§ **BRANO RIPORTATO**:
____

“L’Industriale”: la disperazione di un imprenditore del fotovoltaico nel film di Montaldo
Il vecchio leone del cinema italiano crede ancora nella denuncia. Giuliano Montaldo, 82 anni tra meno di un mese e la lucidità di sempre, è ancora capace di affondare il termometro nella società, nel cuore del Paese. Instancabile, il regista genovese è nelle sale con il nuovo film, L’industriale. Pellicola che coglie in pieno le difficoltà del nostro tempo e della crisi: è il declino di un imprenditore di mezzetà, in grossi guai finanziari, che non riesce più a mandare avanti la sua azienda di pannelli fotovoltaici.
D) Maestro, quando ha pensato a questo film sui disastri umani della crisi?
R) Verso la fine del 2010 chiunque di noi si rendeva conto, attraversando certe zone d’Italia, che eravamo di fronte a una bolla che stava per scoppiare violentemente, con un portato di conseguenze sociali e private. Fabbriche occupate, dismesse, piazzali vuoti di grandi industrie metalmeccaniche davano infinita tristezza. Certo, non avremmo mai immaginato di assistere a un tale, spaventoso tsunami, tutti noi siamo rimasti folgorati.
D) Crede che questo momento di difficoltà del Paese sia peggiore di quelli vissuti in passato?
R) Nella mia lunga vita ho assistito a crisi economiche diverse. Parlo di quando ancora c’era la lira, i governi facevano qualche ritocco al carburante, al costo dei pedaggi e delle sigarette, e nulla più. Ora, con l’Europa e l’euro, gli stati si danno furbescamente la colpa del disastro l’un l’altro. Quella sederona della Merkel a quel dinoccolato di Sarkozy, alla Grecia o a noi, ad esempio. E intanto il cerino brucia le vite e brucia il Paese.
D) Vedere e denunciare la crisi è il primo passo. Ma poi, che fare?
R) Dobbiamo ritornare a essere molto miti. Nessuno può dirsi al salvo dal gorgo. Da qui prende l’avvio la storia del mio film. Da un uomo che eredita l’azienda da un padre lavoratore, diventa un leader proclamato dai compagni di lavoro, ha un rapporto accorato con i suoi dipendenti, ma di fronte al fallimento economico, ai debiti, all’incapacità di pagare i dipendenti, sprofonda nella disperazione. E’ durissima dire “non ce l’ho fatta”.
D) Anche perché, oltre all’imprenditore sono centinaia le famiglie che perdono il lavoro…
R) E’ un’umiliazione, una sconfitta cocente. Come si fa a tornare a casa dicendo “mi hanno licenziato, da adesso in poi abbiamo il problema di come sopravvivere”? Se una volta quello del lavoro era un dramma di classe, ora è tutto interiore, la disperazione mangia l’anima. Non c’è dubbio che ci siamo fatti travolgere dal consumismo sfrenato. Quando ero giovane, parliamo del secondo dopoguerra, mio papà non cambiava il telefono tutte le settimane, lo zainetto, le scarpe erano sempre quelle. E poi, un tempo c’era più amicizia e fratellanza di quella che c’è oggi, mentre ognuno pensa a sé e a remare sulla propria zattera. Siamo di fronte a un delirio imbecille, che ci ha portato ad essere vittime sacrificali di una macchina stritolante: il desiderio sfrenato non sempre può essere appagato, ma chi non può farlo soffre.

____

§ **MATERIALE PRESENTATO**:
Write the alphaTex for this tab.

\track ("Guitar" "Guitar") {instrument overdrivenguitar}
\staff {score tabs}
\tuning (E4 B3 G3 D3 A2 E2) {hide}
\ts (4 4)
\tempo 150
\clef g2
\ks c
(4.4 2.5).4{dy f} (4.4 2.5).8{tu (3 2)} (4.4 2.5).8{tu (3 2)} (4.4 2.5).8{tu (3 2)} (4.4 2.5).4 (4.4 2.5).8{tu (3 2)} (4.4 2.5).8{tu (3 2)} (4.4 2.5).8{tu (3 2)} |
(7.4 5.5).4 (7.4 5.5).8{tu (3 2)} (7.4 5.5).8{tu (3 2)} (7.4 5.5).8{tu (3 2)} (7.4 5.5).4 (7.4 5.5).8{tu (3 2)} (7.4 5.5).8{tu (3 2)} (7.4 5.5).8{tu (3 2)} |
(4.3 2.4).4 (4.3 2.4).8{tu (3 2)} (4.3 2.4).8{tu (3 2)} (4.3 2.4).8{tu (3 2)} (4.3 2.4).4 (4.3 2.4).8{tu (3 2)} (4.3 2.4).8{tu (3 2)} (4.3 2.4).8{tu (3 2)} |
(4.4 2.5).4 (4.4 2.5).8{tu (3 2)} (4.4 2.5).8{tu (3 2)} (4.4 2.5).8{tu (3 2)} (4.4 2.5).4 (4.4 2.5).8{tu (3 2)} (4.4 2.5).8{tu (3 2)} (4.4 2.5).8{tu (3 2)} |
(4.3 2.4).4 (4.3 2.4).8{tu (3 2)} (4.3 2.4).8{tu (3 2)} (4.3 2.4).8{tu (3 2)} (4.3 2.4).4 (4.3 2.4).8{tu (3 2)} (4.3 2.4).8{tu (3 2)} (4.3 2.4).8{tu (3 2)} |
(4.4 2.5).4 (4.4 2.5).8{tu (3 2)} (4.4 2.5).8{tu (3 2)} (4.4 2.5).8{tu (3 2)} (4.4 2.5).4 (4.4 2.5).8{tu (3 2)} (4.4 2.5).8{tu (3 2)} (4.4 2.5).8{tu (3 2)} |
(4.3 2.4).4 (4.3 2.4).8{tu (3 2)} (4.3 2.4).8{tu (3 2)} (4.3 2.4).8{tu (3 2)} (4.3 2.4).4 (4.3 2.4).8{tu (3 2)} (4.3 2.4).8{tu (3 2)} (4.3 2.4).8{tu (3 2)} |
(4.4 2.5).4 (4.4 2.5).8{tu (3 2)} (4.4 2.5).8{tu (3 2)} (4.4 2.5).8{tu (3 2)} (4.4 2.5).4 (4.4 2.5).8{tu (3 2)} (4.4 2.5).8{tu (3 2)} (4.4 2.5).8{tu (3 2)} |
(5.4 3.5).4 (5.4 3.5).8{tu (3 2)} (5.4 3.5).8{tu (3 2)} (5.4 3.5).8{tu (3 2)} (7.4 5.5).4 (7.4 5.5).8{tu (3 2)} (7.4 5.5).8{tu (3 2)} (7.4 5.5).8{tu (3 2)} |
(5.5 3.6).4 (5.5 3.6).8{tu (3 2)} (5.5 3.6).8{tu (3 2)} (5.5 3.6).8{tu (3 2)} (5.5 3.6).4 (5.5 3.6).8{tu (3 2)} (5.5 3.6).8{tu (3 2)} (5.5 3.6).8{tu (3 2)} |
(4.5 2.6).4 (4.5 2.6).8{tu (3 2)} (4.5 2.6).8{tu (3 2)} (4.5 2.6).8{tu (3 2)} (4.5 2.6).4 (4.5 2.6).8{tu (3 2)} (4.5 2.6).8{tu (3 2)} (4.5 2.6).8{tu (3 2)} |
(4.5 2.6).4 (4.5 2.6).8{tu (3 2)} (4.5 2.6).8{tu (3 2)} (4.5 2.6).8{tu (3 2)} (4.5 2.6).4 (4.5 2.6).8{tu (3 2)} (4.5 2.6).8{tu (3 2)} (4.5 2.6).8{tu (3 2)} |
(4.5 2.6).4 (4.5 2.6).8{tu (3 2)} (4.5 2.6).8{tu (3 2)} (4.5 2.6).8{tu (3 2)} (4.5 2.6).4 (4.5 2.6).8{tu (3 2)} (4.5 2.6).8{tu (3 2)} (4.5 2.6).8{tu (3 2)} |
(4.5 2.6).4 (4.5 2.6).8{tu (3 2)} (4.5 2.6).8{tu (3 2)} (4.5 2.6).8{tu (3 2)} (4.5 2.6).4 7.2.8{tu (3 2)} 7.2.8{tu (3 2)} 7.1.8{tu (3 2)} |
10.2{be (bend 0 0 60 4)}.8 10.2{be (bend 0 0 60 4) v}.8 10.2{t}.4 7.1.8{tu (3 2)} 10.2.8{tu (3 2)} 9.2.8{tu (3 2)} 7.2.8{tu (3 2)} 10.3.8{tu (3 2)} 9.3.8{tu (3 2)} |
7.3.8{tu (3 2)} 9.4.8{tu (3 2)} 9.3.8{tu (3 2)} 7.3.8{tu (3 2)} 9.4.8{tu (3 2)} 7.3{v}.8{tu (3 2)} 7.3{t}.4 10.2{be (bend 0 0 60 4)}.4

____

§ **COMPITI DA SVOLGERE**:
A) Riscrivi il tratto dell'intervista a Giuliano Montaldo che va da "D) Crede che" giù fino a "brucia il Paese.", mettendo "vecchia valuta nazionale" al posto di "lira".
B) Secondo l'intervista a Giuliano Montaldo, che cosa produce l'azienda dell'imprenditore protagonista del film L'industriale?
L'elenco riportato sopra non serve per svolgere il lavoro.

§ **ELENCO RISPOSTE**:
A)
D) Crede che questo momento di difficoltà del Paese sia peggiore di quelli vissuti in passato?
R) Nella mia lunga vita ho assistito a crisi economiche diverse. Parlo di quando ancora c’era la vecchia valuta nazionale, i governi facevano qualche ritocco al carburante, al costo dei pedaggi e delle sigarette, e nulla più. Ora, con l’Europa e l’euro, gli stati si danno furbescamente la colpa del disastro l’un l’altro. Quella sederona della Merkel a quel dinoccolato di Sarkozy, alla Grecia o a noi, ad esempio. E intanto il cerino brucia le vite e brucia il Paese.

B) Pannelli fotovoltaici.